> Activity: Starting at the line with "Picture 1: EM" and ending at the line with "Picture 3: The", print exactly the lines of the entries below. Pictures do not belong in the copy.

Source data
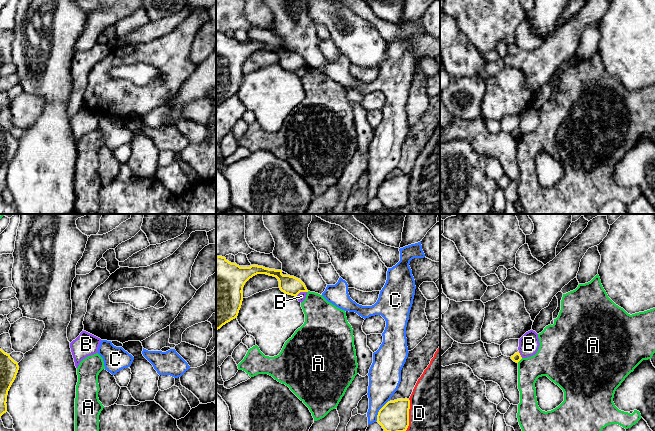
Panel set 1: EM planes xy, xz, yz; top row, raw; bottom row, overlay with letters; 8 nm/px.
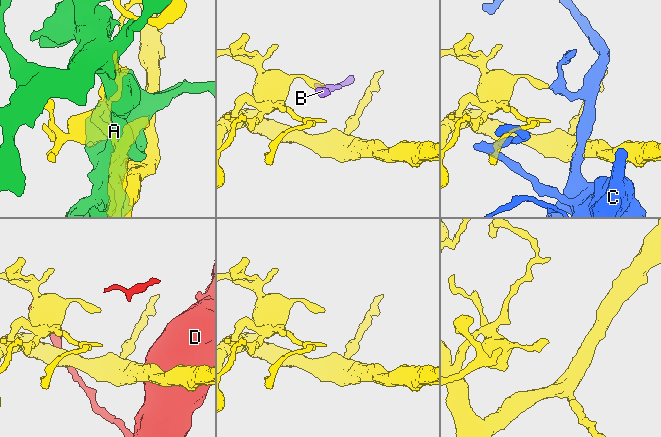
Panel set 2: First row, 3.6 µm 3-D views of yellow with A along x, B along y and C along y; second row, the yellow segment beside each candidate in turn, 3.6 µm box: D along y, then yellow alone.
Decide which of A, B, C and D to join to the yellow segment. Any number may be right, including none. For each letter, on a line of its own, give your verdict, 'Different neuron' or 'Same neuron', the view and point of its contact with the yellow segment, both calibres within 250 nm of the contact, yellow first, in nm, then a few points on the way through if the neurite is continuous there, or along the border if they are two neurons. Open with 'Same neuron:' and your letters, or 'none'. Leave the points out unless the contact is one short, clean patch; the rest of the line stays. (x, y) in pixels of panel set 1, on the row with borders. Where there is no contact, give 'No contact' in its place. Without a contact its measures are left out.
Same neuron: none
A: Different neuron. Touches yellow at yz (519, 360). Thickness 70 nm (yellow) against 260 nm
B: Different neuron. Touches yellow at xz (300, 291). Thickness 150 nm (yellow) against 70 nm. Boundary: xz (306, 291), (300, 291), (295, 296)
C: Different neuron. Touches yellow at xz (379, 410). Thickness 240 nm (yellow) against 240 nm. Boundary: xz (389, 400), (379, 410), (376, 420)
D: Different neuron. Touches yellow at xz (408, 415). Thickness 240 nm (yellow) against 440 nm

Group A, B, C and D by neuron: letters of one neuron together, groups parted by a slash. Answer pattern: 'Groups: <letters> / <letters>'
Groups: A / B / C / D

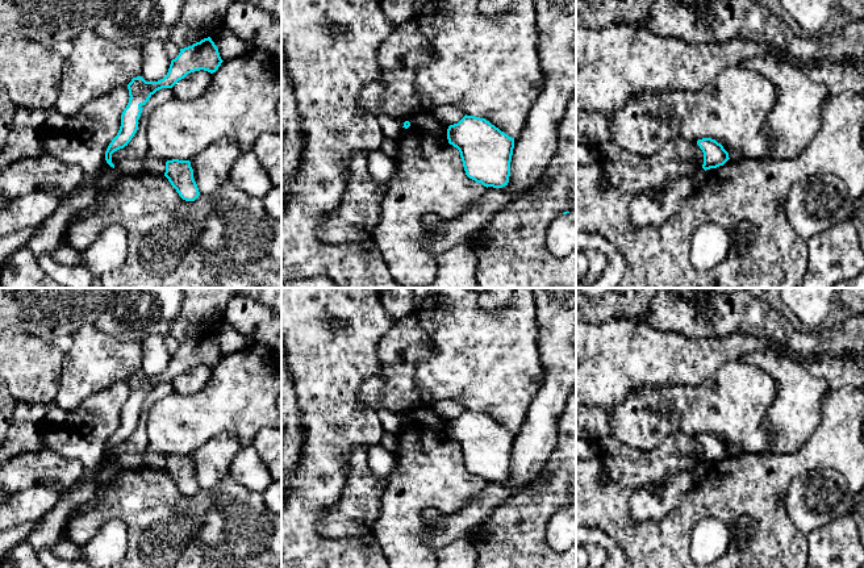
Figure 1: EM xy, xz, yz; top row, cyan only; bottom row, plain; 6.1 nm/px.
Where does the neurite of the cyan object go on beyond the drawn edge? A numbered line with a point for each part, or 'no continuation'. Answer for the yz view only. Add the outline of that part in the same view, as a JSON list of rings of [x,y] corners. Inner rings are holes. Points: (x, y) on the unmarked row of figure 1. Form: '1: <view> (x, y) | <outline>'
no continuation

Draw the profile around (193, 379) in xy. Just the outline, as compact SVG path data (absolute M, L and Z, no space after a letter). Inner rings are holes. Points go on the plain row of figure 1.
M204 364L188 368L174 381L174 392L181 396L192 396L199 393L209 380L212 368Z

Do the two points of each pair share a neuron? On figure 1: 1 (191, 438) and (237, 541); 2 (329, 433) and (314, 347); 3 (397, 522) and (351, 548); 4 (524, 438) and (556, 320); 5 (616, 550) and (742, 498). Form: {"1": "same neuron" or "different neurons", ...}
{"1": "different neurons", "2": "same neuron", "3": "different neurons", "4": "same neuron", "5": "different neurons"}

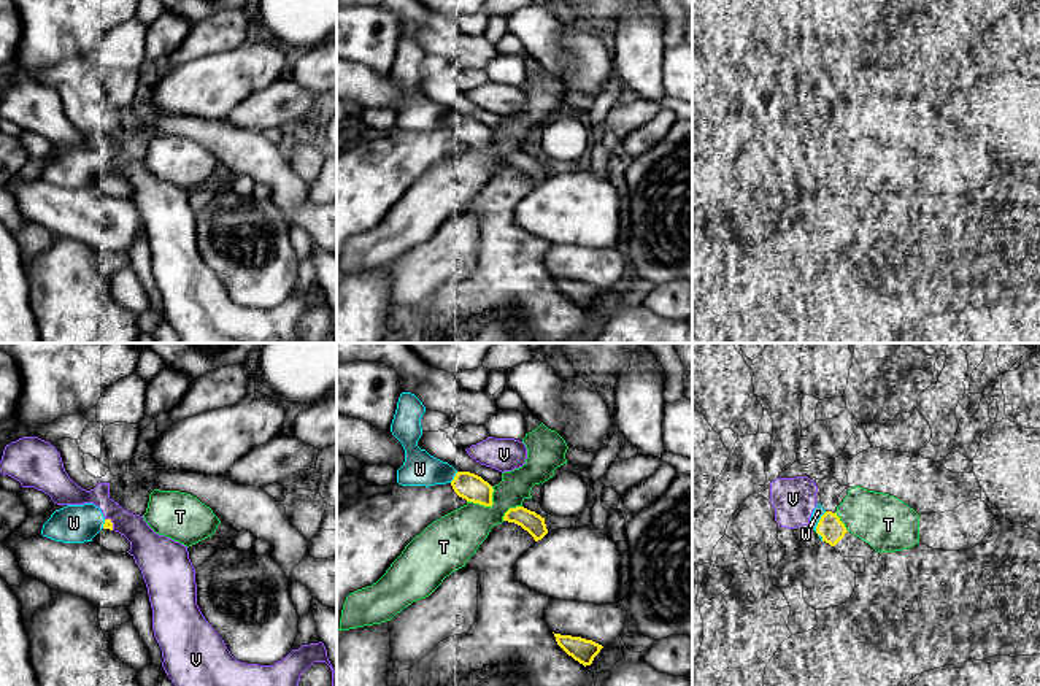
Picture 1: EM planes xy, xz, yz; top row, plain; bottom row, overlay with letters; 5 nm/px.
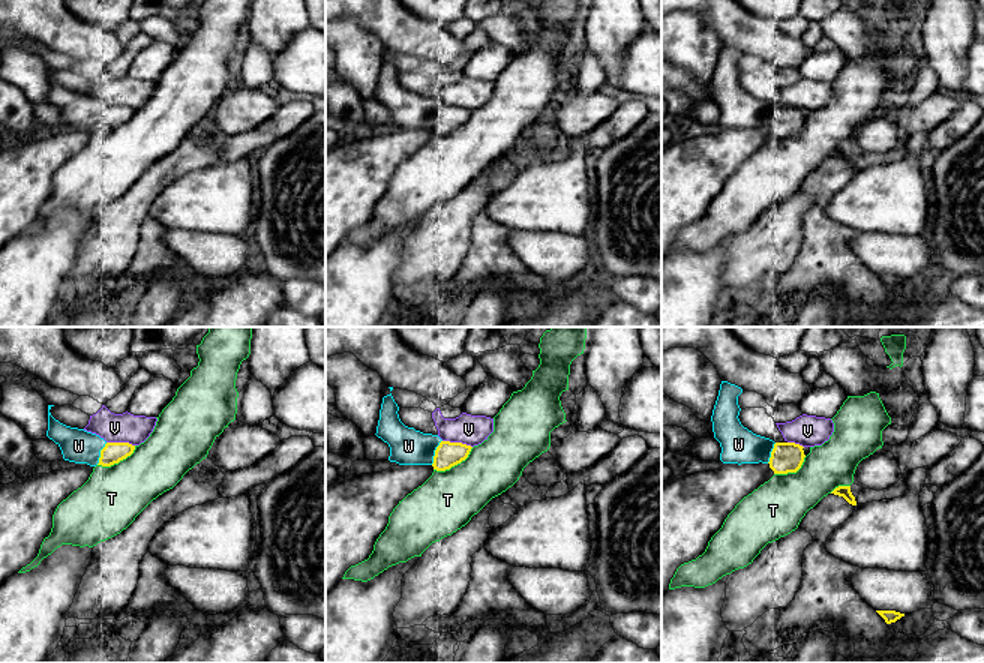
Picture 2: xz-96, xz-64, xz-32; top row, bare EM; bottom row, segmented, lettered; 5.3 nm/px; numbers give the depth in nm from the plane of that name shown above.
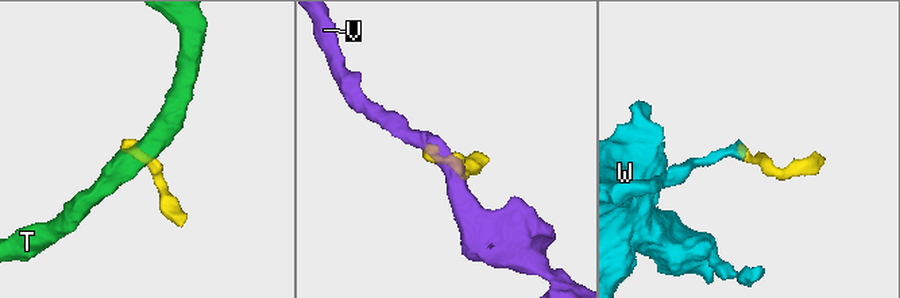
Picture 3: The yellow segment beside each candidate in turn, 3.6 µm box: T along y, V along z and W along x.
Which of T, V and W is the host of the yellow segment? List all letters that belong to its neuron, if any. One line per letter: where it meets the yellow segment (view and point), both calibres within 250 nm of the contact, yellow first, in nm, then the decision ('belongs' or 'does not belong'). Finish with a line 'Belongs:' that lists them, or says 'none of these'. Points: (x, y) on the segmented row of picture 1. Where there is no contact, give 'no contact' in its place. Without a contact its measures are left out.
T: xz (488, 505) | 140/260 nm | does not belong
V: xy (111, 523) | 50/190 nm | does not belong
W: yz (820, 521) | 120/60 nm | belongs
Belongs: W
--
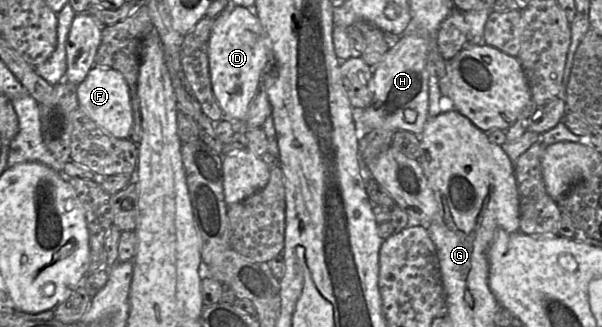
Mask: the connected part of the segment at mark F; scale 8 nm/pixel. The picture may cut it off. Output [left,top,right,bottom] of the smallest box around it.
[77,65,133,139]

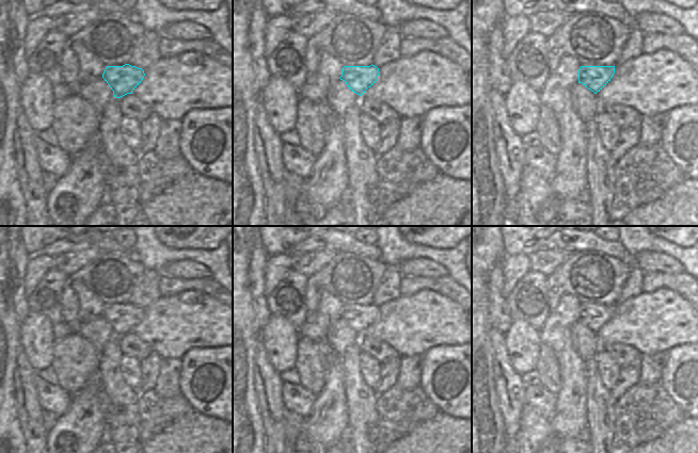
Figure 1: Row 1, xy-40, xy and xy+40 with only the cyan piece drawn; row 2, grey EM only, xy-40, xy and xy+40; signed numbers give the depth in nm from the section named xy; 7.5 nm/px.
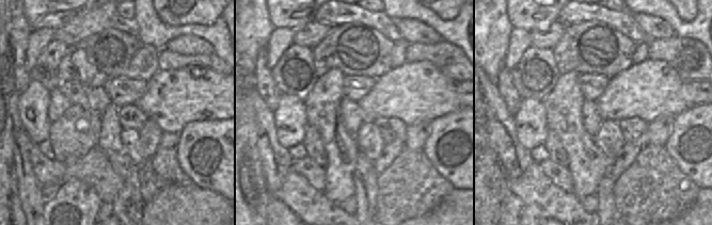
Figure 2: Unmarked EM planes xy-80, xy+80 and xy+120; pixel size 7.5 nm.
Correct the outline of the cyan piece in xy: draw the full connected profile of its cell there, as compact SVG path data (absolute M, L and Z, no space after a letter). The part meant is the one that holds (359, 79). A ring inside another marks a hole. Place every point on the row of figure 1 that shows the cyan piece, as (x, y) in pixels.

> Exercise solution:
Picture 1: EM planes xy, xz, yz; top row, plain; bottom row, overlay with letters; 5 nm/px.
Picture 2: xz-96, xz-64, xz-32; top row, bare EM; bottom row, segmented, lettered; 5.3 nm/px; numbers give the depth in nm from the plane of that name shown above.
Picture 3: The yellow segment beside each candidate in turn, 3.6 µm box: T along y, V along z and W along x.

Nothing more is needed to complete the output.